→ Passage
☆ ☆ ☆ ☆ ☆ ☆ ☆

34 books23 followers
Gabriel Abraham Almond

Almond was born in Rock Island, Illinois, U.S., the son of Russian and Ukrainian immigrants. He attended the University of Chicago, both as an undergraduate and as a graduate student, and worked with Harold Lasswell. Almond completed his Ph.D. degree in 1938, but his doctoral dissertation, Plutocracy and Politics in New York City, was not published until 1998, because it included unflattering references to John D. Rockefeller, a benefactor of the University of Chicago.

Almond taught at Brooklyn College (now the City University of New York) from 1939 to 1942. With U.S. entry into World War II, Almond joined the Office of War Information, analyzing enemy propaganda, and becoming head of its Enemy Information Section. After the war, Almond worked for the U.S. Strategic Bombing Survey in post-war Germany.

Almond returned to academic life in 1947 and taught at Yale University (1947–1950) and (1959–1963), Princeton University (1950–1959), and Stanford University (1963–1993). He was elected a Fellow of the American Academy of Arts and Sciences in 1961.[1] He was chair of the political science department at Stanford from 1964 to 1969 and spent time as a visiting professor at the University of Tokyo, the University of Belo Horizonte, and the Taras Shevchenko National University of Kyiv. Although Almond retired in 1976 and became an emeritus professor at Stanford, he continued to write and teach until his death.

Almond chaired the Social Science Research Council's Committee on Comparative Politics for many years and was president of the American Political Science Association (APSA) for 1965-66. In 1981, he received APSA's James Madison Award, which is given to a political scientist who has made a "distinguished scholarly contribution" during his or her career. He was also the first recipient of the Karl Deutsch Award of the International Political Science Association (IPSA) in 1997. Almond died in Pacific Grove, California aged 91.

☆ ☆ ☆ ☆ ☆ ☆ ☆

→ Records
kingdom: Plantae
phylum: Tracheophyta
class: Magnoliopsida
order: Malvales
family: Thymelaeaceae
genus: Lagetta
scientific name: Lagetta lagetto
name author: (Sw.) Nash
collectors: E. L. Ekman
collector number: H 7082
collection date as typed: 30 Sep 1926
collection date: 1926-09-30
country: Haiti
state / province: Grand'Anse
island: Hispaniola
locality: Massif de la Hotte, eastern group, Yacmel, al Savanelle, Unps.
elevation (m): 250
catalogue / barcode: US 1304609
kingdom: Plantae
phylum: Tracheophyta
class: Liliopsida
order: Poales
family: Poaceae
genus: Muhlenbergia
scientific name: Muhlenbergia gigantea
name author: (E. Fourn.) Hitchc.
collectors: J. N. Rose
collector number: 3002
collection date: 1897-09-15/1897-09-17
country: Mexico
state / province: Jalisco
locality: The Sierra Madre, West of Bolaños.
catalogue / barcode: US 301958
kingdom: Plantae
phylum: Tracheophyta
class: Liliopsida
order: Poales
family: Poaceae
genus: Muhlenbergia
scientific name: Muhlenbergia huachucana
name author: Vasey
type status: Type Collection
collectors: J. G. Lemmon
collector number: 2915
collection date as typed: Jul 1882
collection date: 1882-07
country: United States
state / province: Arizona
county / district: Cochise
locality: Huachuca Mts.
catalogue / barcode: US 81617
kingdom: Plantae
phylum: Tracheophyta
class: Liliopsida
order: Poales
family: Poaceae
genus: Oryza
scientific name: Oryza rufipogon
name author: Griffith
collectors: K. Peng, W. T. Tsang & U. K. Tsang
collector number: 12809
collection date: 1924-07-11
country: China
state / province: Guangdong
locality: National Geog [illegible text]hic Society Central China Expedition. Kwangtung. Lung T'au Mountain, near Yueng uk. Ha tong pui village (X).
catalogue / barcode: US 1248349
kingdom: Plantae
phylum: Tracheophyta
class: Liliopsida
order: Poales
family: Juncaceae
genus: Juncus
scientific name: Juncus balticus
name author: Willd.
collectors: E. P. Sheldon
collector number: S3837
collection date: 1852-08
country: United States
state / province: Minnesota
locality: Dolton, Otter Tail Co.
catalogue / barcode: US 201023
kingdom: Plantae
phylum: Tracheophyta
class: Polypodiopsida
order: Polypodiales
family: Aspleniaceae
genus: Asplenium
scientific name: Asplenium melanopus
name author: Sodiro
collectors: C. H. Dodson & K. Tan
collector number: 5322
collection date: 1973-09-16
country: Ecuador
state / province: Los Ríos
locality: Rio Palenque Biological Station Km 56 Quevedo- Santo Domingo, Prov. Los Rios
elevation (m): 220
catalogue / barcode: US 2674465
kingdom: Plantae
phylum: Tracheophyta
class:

☆ ☆ ☆ ☆ ☆ ☆ ☆

→ Request A
Quote the Gabriel Almond biography word for word, everything from "34 books23 followers" down to "in post-war Germany.".
→ Request B
Name every school where the Gabriel Almond biography says he taught, visiting posts included.
You won't need the listing for any of this.

→ Exercise solution A
34 books23 followers
Gabriel Abraham Almond

Almond was born in Rock Island, Illinois, U.S., the son of Russian and Ukrainian immigrants. He attended the University of Chicago, both as an undergraduate and as a graduate student, and worked with Harold Lasswell. Almond completed his Ph.D. degree in 1938, but his doctoral dissertation, Plutocracy and Politics in New York City, was not published until 1998, because it included unflattering references to John D. Rockefeller, a benefactor of the University of Chicago.

Almond taught at Brooklyn College (now the City University of New York) from 1939 to 1942. With U.S. entry into World War II, Almond joined the Office of War Information, analyzing enemy propaganda, and becoming head of its Enemy Information Section. After the war, Almond worked for the U.S. Strategic Bombing Survey in post-war Germany.

→ Exercise solution B
Brooklyn College, Yale University, Princeton University, Stanford University, the University of Tokyo, the University of Belo Horizonte, and the Taras Shevchenko National University of Kyiv.